Lanny is the story of a small community and the book is named after a young boy who lives within this community. The story is told through four characters; Lanny’s mother, Lanny’s father, Lanny’s friend and occasional arts teacher Pete and Dead Papa Toothwort, the ancient spirit of Lanny’s village. The reader never experiences the novel through Lanny’s viewpoint but Lanny is at the centre of the daily world of the other characters. He is a different boy, a boy who is odd and unique. The reader can’t help but love his small eccentricities. In terms of plot, Porter offers the reader a glimpse into small, rural communities in the 21st century and the way they work. The main plot twist of the book is Lanny’s disappearance and the way everyone reacts to it but it is the small remarks and descriptions of life, love, relationships, nature and magic that make the book so amazing. Lanny is an exploration of our modern relationship with each other, with nature and with the magical past. Dead Papa Toothwort is nature’s spirit, a kind of Puck, who is everywhere in the village listening and watching everyone all the time, intervening in a chaotic manner in their everyday lives and it is through his character and the gossip he hears that the reader sees the darker side of the village community. Max Porter combines the mundane life of a small community with the folklore and chaos that is around them, showcased through the characters of Lanny and Dead Papa Toothwort and he produces simple magic on the page.

This magic and the whole idiosyncrasy of the story are of course matched with the way they are presented on the page. Typesetting can be an art form when done correctly and kudos to the people behind the production of Lanny. There are many novels and poetry collection that play with different spacing and positioning of a poem or a page and when done correctly it really enhances the reader’s experience. The way Max Porter’s book sits on every page indeed helps the reader imagine everything in a heightened way especially when Dead Papa Toothwort takes over the narrative. The novel looks different but not for the sake of simply being so but because it makes perfect sense to be the way it is.
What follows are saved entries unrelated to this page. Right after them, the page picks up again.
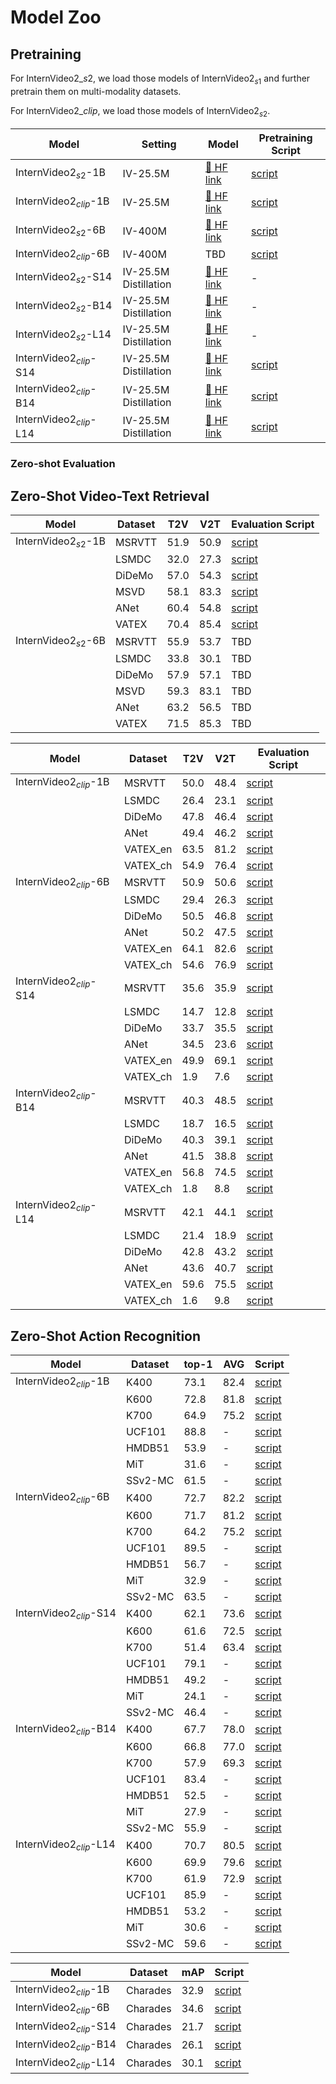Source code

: # Model Zoo


## Pretraining 
For $\text{InternVideo2}\_{s2}$, we load those models of $\text{InternVideo2}_{s1}$ and further pretrain them on multi-modality datasets.

For $\text{InternVideo2}\_{clip}$, we load those models of $\text{InternVideo2}_{s2}$.


| Model    | Setting     | Model  | Pretraining Script  |
| -------- | ----------- | ------ | ------------- |
| $\text{InternVideo2}_{s2}$-1B | IV-25.5M          | [:hugs: HF link](https://huggingface.co/OpenGVLab/InternVideo2-Stage2_1B-224p-f4) | [script](scripts/pretraining/stage2/1B/run.sh)  |
| $\text{InternVideo2}_{clip}$-1B | IV-25.5M        |  [:hugs: HF link](https://huggingface.co/OpenGVLab/InternVideo2-CLIP-1B-224p-f8) | [script](scripts/pretraining/clip/1B/run.sh)  |
| $\text{InternVideo2}_{s2}$-6B | IV-400M         |  [:hugs: HF link](https://huggingface.co/OpenGVLab/InternVideo2-Stage2_6B-224p-f4) | [script](scripts/pretraining/stage2/6B/run.sh) |
| $\text{InternVideo2}_{clip}$-6B | IV-400M         |  TBD | [script](scripts/pretraining/clip/6B/run.sh) |
| $\text{InternVideo2}_{s2}$-S14 | IV-25.5M Distillation |  [:hugs: HF link](https://huggingface.co/OpenGVLab/InternVideo2_distillation_models/blob/main/stage1/S14/S14_dist_1B_stage2/pytorch_model.bin) | - |
| $\text{InternVideo2}_{s2}$-B14 | IV-25.5M Distillation |  [:hugs: HF link](https://huggingface.co/OpenGVLab/InternVideo2_distillation_models/blob/main/stage1/B14/B14_dist_1B_stage2/pytorch_model.bin) | - |
| $\text{InternVideo2}_{s2}$-L14 | IV-25.5M Distillation |  [:hugs: HF link](https://huggingface.co/OpenGVLab/InternVideo2_distillation_models/blob/main/stage1/L14/L14_dist_1B_stage2/pytorch_model.bin) | - |
| $\text{InternVideo2}_{clip}$-S14 | IV-25.5M Distillation |  [:hugs: HF link](https://huggingface.co/OpenGVLab/InternVideo2_distillation_models/resolve/main/clip/S14/pytorch_model.bin) | [script](scripts/pretraining/clip/S14/run.sh) |
| $\text{InternVideo2}_{clip}$-B14 | IV-25.5M Distillation |  [:hugs: HF link](https://huggingface.co/OpenGVLab/InternVideo2_distillation_models/resolve/main/clip/B14/pytorch_model.bin) | [script](scripts/pretraining/clip/B14/run.sh) |
| $\text{InternVideo2}_{clip}$-L14 | IV-25.5M Distillation |  [:hugs: HF link](https://huggingface.co/OpenGVLab/InternVideo2_distillation_models/resolve/main/clip/L14/pytorch_model.bin) | [script](scripts/pretraining/clip/L14/run.sh) |


### Zero-shot Evaluation

## Zero-Shot Video-Text Retrieval

| Model    | Dataset     |  T2V  | V2T  | Evaluation Script  |
| -------- | ----------- | ------ | ------- | ------- |
| $\text{InternVideo2}_{s2}$-1B | MSRVTT | 51.9 | 50.9 | [script](scripts/evaluation/stage2/zero_shot/1B/eval_msrvtt.sh) |
|                               | LSMDC  | 32.0 | 27.3 | [script](scripts/evaluation/stage2/zero_shot/1B/eval_lsmdc.sh) |
|                               | DiDeMo | 57.0 | 54.3 | [script](scripts/evaluation/stage2/zero_shot/1B/eval_didemo.sh) |
|                               | MSVD   | 58.1 | 83.3 | [script](scripts/evaluation/stage2/zero_shot/1B/eval_msvd.sh) |
|                               | ANet   | 60.4 | 54.8 | [script](scripts/evaluation/stage2/zero_shot/1B/eval_anet.sh) |
|                               | VATEX  | 70.4 | 85.4 | [script](scripts/evaluation/stage2/zero_shot/1B/eval_vatex.sh) |
| $\text{InternVideo2}_{s2}$-6B | MSRVTT | 55.9 | 53.7 | TBD |
|                               | LSMDC  | 33.8 | 30.1 | TBD |
|                               | DiDeMo | 57.9 | 57.1 | TBD |
|                               | MSVD   | 59.3 | 83.1 | TBD |
|                               | ANet   | 63.2 | 56.5 | TBD |
|                               | VATEX  | 71.5 | 85.3 | TBD |


| Model    | Dataset     |  T2V  | V2T  | Evaluation Script  |
| -------- | ----------- | ------ | ------- | ------- |
| $\text{InternVideo2}_{clip}$-1B | MSRVTT | 50.0 | 48.4 | [script](scripts/evaluation/clip/zero_shot/1B/eval_msrvtt.sh) |
|                               | LSMDC  | 26.4 | 23.1 | [script](scripts/evaluation/clip/zero_shot/1B/eval_lsmdc.sh) |
|                               | DiDeMo | 47.8 | 46.4 | [script](scripts/evaluation/clip/zero_shot/1B/eval_didemo.sh) |
|                               | ANet   | 49.4 | 46.2 | [script](scripts/evaluation/clip/zero_shot/1B/eval_anet.sh) |
|                               | VATEX_en  | 63.5 | 81.2 | [script](scripts/evaluation/clip/zero_shot/1B/eval_vatex_en.sh) |
|                               | VATEX_ch  | 54.9 | 76.4 | [script](scripts/evaluation/clip/zero_shot/1B/eval_vatex_ch.sh) |
| $\text{InternVideo2}_{clip}$-6B | MSRVTT | 50.9 | 50.6 | [script](scripts/evaluation/clip/zero_shot/6B/eval_msrvtt.sh) |
|                               | LSMDC  | 29.4 | 26.3 | [script](scripts/evaluation/clip/zero_shot/6B/eval_lsmdc.sh) |
|                               | DiDeMo | 50.5 | 46.8| [script](scripts/evaluation/clip/zero_shot/6B/eval_didemo.sh) |
|                               | ANet   | 50.2 | 47.5 | [script](scripts/evaluation/clip/zero_shot/6B/eval_anet.sh) |
|                               | VATEX_en  | 64.1 | 82.6 | [script](scripts/evaluation/clip/zero_shot/6B/eval_vatex_en.sh) |
|                               | VATEX_ch  | 54.6 | 76.9 | [script](scripts/evaluation/clip/zero_shot/6B/eval_vatex_ch.sh) |
| $\text{InternVideo2}_{clip}$-S14 | MSRVTT | 35.6 | 35.9 | [script](scripts/evaluation/clip/zero_shot/S14/eval_msrvtt.sh) |
|                               | LSMDC  | 14.7 | 12.8 | [script](scripts/evaluation/clip/zero_shot/S14/eval_lsmdc.sh) |
|                               | DiDeMo | 33.7 | 35.5 | [script](scripts/evaluation/clip/zero_shot/S14/eval_didemo.sh) |
|                               | ANet   | 34.5 | 23.6 | [script](scripts/evaluation/clip/zero_shot/S14/eval_anet.sh) |
|                               | VATEX_en  | 49.9 | 69.1 | [script](scripts/evaluation/clip/zero_shot/S14/eval_vatex_en.sh) |
|                               | VATEX_ch  | 1.9 | 7.6 | [script](scripts/evaluation/clip/zero_shot/S14/eval_vatex_ch.sh) |
| $\text{InternVideo2}_{clip}$-B14 | MSRVTT | 40.3 | 48.5 | [script](scripts/evaluation/clip/zero_shot/B14/eval_msrvtt.sh) |
|                               | LSMDC  | 18.7 | 16.5 | [script](scripts/evaluation/clip/zero_shot/B14/eval_lsmdc.sh) |
|                               | DiDeMo | 40.3 | 39.1 | [script](scripts/evaluation/clip/zero_shot/B14/eval_didemo.sh) |
|                               | ANet   | 41.5 | 38.8 | [script](scripts/evaluation/clip/zero_shot/B14/eval_anet.sh) |
|                               | VATEX_en  | 56.8 | 74.5 | [script](scripts/evaluation/clip/zero_shot/B14/eval_vatex_en.sh) |
|                               | VATEX_ch  | 1.8 | 8.8 | [script](scripts/evaluation/clip/zero_shot/B14/eval_vatex_ch.sh) |
| $\text{InternVideo2}_{clip}$-L14 | MSRVTT | 42.1 | 44.1 | [script](scripts/evaluation/clip/zero_shot/L14/eval_msrvtt.sh) |
|                               | LSMDC  | 21.4 | 18.9 | [script](scripts/evaluation/clip/zero_shot/L14/eval_lsmdc.sh) |
|                               | DiDeMo | 42.8 | 43.2 | [script](scripts/evaluation/clip/zero_shot/L14/eval_didemo.sh) |
|                               | ANet   | 43.6 | 40.7 | [script](scripts/evaluation/clip/zero_shot/L14/eval_anet.sh) |
|                               | VATEX_en  | 59.6 | 75.5 | [script](scripts/evaluation/clip/zero_shot/L14/eval_vatex_en.sh) |
|                               | VATEX_ch  | 1.6 | 9.8 | [script](scripts/evaluation/clip/zero_shot/L14/eval_vatex_ch.sh) |


## Zero-Shot Action Recognition

| Model    | Dataset     |  top-1  | AVG  | Script  |
| -------- | ----------- | ------ | ------- | ------- |
| $\text{InternVideo2}_{clip}$-1B | K400 | 73.1 | 82.4 | [script](scripts/evaluation/clip/zero_shot/1B/eval_k400.sh) |
|                                 | K600  | 72.8 | 81.8 | [script](scripts/evaluation/clip/zero_shot/1B/eval_k600.sh) |
|                                 | K700 | 64.9 | 75.2 | [script](scripts/evaluation/clip/zero_shot/1B/eval_k700.sh) |
|                                 | UCF101 | 88.8 | - | [script](scripts/evaluation/clip/zero_shot/1B/eval_ucf101.sh) |
|                                 | HMDB51 | 53.9 | - | [script](scripts/evaluation/clip/zero_shot/1B/eval_hmdb51.sh) |
|                                 | MiT | 31.6 | - | [script](scripts/evaluation/clip/zero_shot/1B/eval_mit.sh) |
|                                 | SSv2-MC | 61.5 | - | [script](scripts/evaluation/clip/zero_shot/1B/eval_ssv2_mc.sh) |
| $\text{InternVideo2}_{clip}$-6B | K400 | 72.7 | 82.2 | [script](scripts/evaluation/clip/zero_shot/1B/eval_k400.sh) |
|                                 | K600  | 71.7 | 81.2 | [script](scripts/evaluation/clip/zero_shot/1B/eval_k600.sh) |
|                                 | K700 | 64.2 | 75.2 | [script](scripts/evaluation/clip/zero_shot/1B/eval_k700.sh) |
|                                 | UCF101 | 89.5 | - | [script](scripts/evaluation/clip/zero_shot/1B/eval_ucf101.sh) |
|                                 | HMDB51 | 56.7 | - | [script](scripts/evaluation/clip/zero_shot/1B/eval_hmdb51.sh) |
|                                 | MiT | 32.9 | - | [script](scripts/evaluation/clip/zero_shot/1B/eval_mit.sh) |
|                                 | SSv2-MC | 63.5 | - | [script](scripts/evaluation/clip/zero_shot/1B/eval_ssv2_mc.sh) |
| $\text{InternVideo2}_{clip}$-S14 | K400 | 62.1 | 73.6 | [script](scripts/evaluation/clip/zero_shot/S14/eval_k400.sh) |
|                                 | K600  | 61.6 | 72.5 | [script](scripts/evaluation/clip/zero_shot/S14/eval_k600.sh) |
|                                 | K700 | 51.4 | 63.4 | [script](scripts/evaluation/clip/zero_shot/S14/eval_k700.sh) |
|                                 | UCF101 | 79.1 | - | [script](scripts/evaluation/clip/zero_shot/S14/eval_ucf101.sh) |
|                                 | HMDB51 | 49.2 | - | [script](scripts/evaluation/clip/zero_shot/S14/eval_hmdb51.sh) |
|                                 | MiT | 24.1 | - | [script](scripts/evaluation/clip/zero_shot/S14/eval_mit.sh) |
|                                 | SSv2-MC | 46.4 | - | [script](scripts/evaluation/clip/zero_shot/S14/eval_ssv2_mc.sh) |
| $\text{InternVideo2}_{clip}$-B14 | K400 | 67.7 | 78.0 | [script](scripts/evaluation/clip/zero_shot/B14/eval_k400.sh) |
|                                 | K600  | 66.8 | 77.0 | [script](scripts/evaluation/clip/zero_shot/B14/eval_k600.sh) |
|                                 | K700 | 57.9 | 69.3 | [script](scripts/evaluation/clip/zero_shot/B14/eval_k700.sh) |
|                                 | UCF101 | 83.4 | - | [script](scripts/evaluation/clip/zero_shot/B14/eval_ucf101.sh) |
|                                 | HMDB51 | 52.5 | - | [script](scripts/evaluation/clip/zero_shot/B14/eval_hmdb51.sh) |
|                                 | MiT | 27.9 | - | [script](scripts/evaluation/clip/zero_shot/B14/eval_mit.sh) |
|                                 | SSv2-MC | 55.9 | - | [script](scripts/evaluation/clip/zero_shot/B14/eval_ssv2_mc.sh) |
| $\text{InternVideo2}_{clip}$-L14 | K400 | 70.7 | 80.5 | [script](scripts/evaluation/clip/zero_shot/L14/eval_k400.sh) |
|                                 | K600  | 69.9 | 79.6 | [script](scripts/evaluation/clip/zero_shot/L14/eval_k600.sh) |
|                                 | K700 | 61.9 | 72.9 | [script](scripts/evaluation/clip/zero_shot/L14/eval_k700.sh) |
|                                 | UCF101 | 85.9 | - | [script](scripts/evaluation/clip/zero_shot/L14/eval_ucf101.sh) |
|                                 | HMDB51 | 53.2 | - | [script](scripts/evaluation/clip/zero_shot/L14/eval_hmdb51.sh) |
|                                 | MiT | 30.6 | - | [script](scripts/evaluation/clip/zero_shot/L14/eval_mit.sh) |
|                                 | SSv2-MC | 59.6 | - | [script](scripts/evaluation/clip/zero_shot/L14/eval_ssv2_mc.sh) |

| Model    | Dataset     |  mAP  | Script  |
| -------- | ----------- | ------ | ------- |
| $\text{InternVideo2}_{clip}$-1B | Charades | 32.9 | [script](scripts/evaluation/clip/zero_shot/1B/eval_charades_mc.sh) |
| $\text{InternVideo2}_{clip}$-6B | Charades | 34.6 | [script](scripts/evaluation/clip/zero_shot/6B/eval_charades_mc.sh) |
| $\text{InternVideo2}_{clip}$-S14 | Charades | 21.7 | [script](scripts/evaluation/clip/zero_shot/S14/eval_charades_mc.sh) |
| $\text{InternVideo2}_{clip}$-B14 | Charades | 26.1 | [script](scripts/evaluation/clip/zero_shot/B14/eval_charades_mc.sh) |
| $\text{InternVideo2}_{clip}$-L14 | Charades | 30.1 | [script](scripts/evaluation/clip/zero_shot/L14/eval_charades_mc.sh) |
A lot can be said about Max Porter’s Lanny but it is best if everyone reads it for then we can look each other in the eye and just sigh and nod for sometimes words don’t do justice. It is a feat of writing, it is prose but also poetry, it is experimental and every element to it works very well with the story within it. It is a story about modern day anxieties combined with folklore and myths, a story about love and relationships and a story about a small boy that channels both ends of the spectrum, the mundane and the magical. To all the readers reading this, go and buy Lanny for it is unlike anything else you will probably read this year!

Lanny is available now, published by Faber & Faber.